Ingredients for 3 servings:
- 100 ml water
- 4 g fresh yeast
- 100 g spelt flour type 630
- 6 tbsp extra virgin olive oil
- ½ tsp salt
- ½ tsp black pepper from the mill
- 1 tsp rosemary, fresh, chopped
- 1 tbsp cream cheese
- 1 tsp tomato paste, 3x concentrated
- 1 tbsp basil, freshly chopped
- 6 tbsp vegetables of your choice, cooked
- 50 g Emmental cheese, grated
- Fat for the mold
Instructions
Working time approx. 10 minutes; Cooking/baking time approx. 30 minutes; Total time approx. 40 minutes
filled with leftover vegetables
For the pancake batter, dissolve the yeast in 100 ml of lukewarm water and let stand for about half an hour. Combine the flour, salt, rosemary, and 2 tablespoons of olive oil, add the yeast water, and mix well. Cover and let rise for about half an hour. Thin the batter with lukewarm water until you have a runny pancake batter.
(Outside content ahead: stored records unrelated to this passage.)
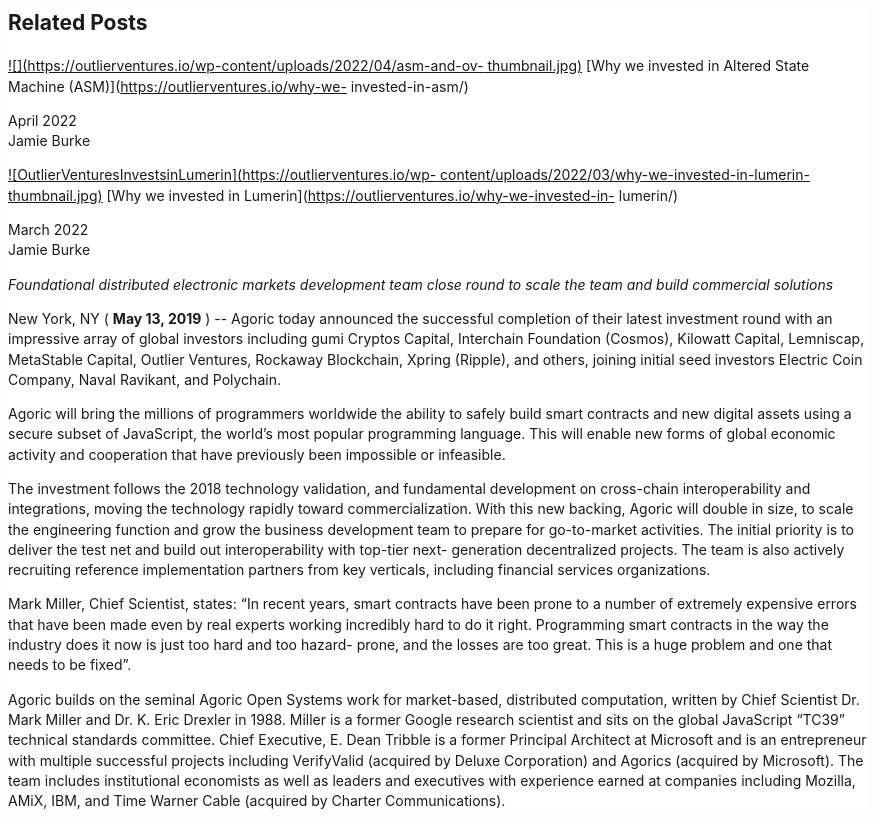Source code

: ## Related Posts

[ ![](https://outlierventures.io/wp-content/uploads/2022/04/asm-and-ov-
thumbnail.jpg)](https://outlierventures.io/why-we-invested-in-asm/) [Why we
invested in Altered State Machine (ASM)](https://outlierventures.io/why-we-
invested-in-asm/)

April 2022  
Jamie Burke

[ ![OutlierVenturesInvestsinLumerin](https://outlierventures.io/wp-
content/uploads/2022/03/why-we-invested-in-lumerin-
thumbnail.jpg)](https://outlierventures.io/why-we-invested-in-lumerin/) [Why
we invested in Lumerin](https://outlierventures.io/why-we-invested-in-
lumerin/)

March 2022  
Jamie Burke

_Foundational distributed electronic markets development team close round to
scale the team and build commercial solutions_

New York, NY ( **May 13, 2019** ) -- Agoric today announced the successful
completion of their latest investment round with an impressive array of global
investors including gumi Cryptos Capital, Interchain Foundation (Cosmos),
Kilowatt Capital, Lemniscap, MetaStable Capital, Outlier Ventures, Rockaway
Blockchain, Xpring (Ripple), and others, joining initial seed investors
Electric Coin Company, Naval Ravikant, and Polychain.

Agoric will bring the millions of programmers worldwide the ability to safely
build smart contracts and new digital assets using a secure subset of
JavaScript, the world’s most popular programming language. This will enable
new forms of global economic activity and cooperation that have previously
been impossible or infeasible.

The investment follows the 2018 technology validation, and fundamental
development on cross-chain interoperability and integrations, moving the
technology rapidly toward commercialization. With this new backing, Agoric
will double in size, to scale the engineering function and grow the business
development team to prepare for go-to-market activities. The initial priority
is to deliver the test net and build out interoperability with top-tier next-
generation decentralized projects. The team is also actively recruiting
reference implementation partners from key verticals, including financial
services organizations.

Mark Miller, Chief Scientist, states: “In recent years, smart contracts have
been prone to a number of extremely expensive errors that have been made even
by real experts working incredibly hard to do it right. Programming smart
contracts in the way the industry does it now is just too hard and too hazard-
prone, and the losses are too great. This is a huge problem and one that needs
to be fixed”.

Agoric builds on the seminal Agoric Open Systems work for market-based,
distributed computation, written by Chief Scientist Dr. Mark Miller and Dr. K.
Eric Drexler in 1988. Miller is a former Google research scientist and sits on
the global JavaScript “TC39” technical standards committee. Chief Executive,
E. Dean Tribble is a former Principal Architect at Microsoft and is an
entrepreneur with multiple successful projects including VerifyValid (acquired
by Deluxe Corporation) and Agorics (acquired by Microsoft). The team includes
institutional economists as well as leaders and executives with experience
earned at companies including Mozilla, AMiX, IBM, and Time Warner Cable
(acquired by Charter Communications).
For each pancake, heat a tablespoon of oil in a medium-sized pan and pour in 1/3 of the batter. Once the batter has set, flip the pancake and cook on the other side. Repeat with the remaining batter. Mix the cream cheese with tomato paste, basil, salt, and pepper and spread it over the pancakes. Place two to three tablespoons of prepared vegetables in the center of each pancake, roll them up, and place them in a greased baking dish. Bake the pancakes at approximately 200°C (convection oven) for 20 minutes. Then spread the grated cheese on top and bake for about 5-10 minutes, until the cheese reaches the desired degree of browning. Arrange the filled pancakes on warmed plates and serve with salad.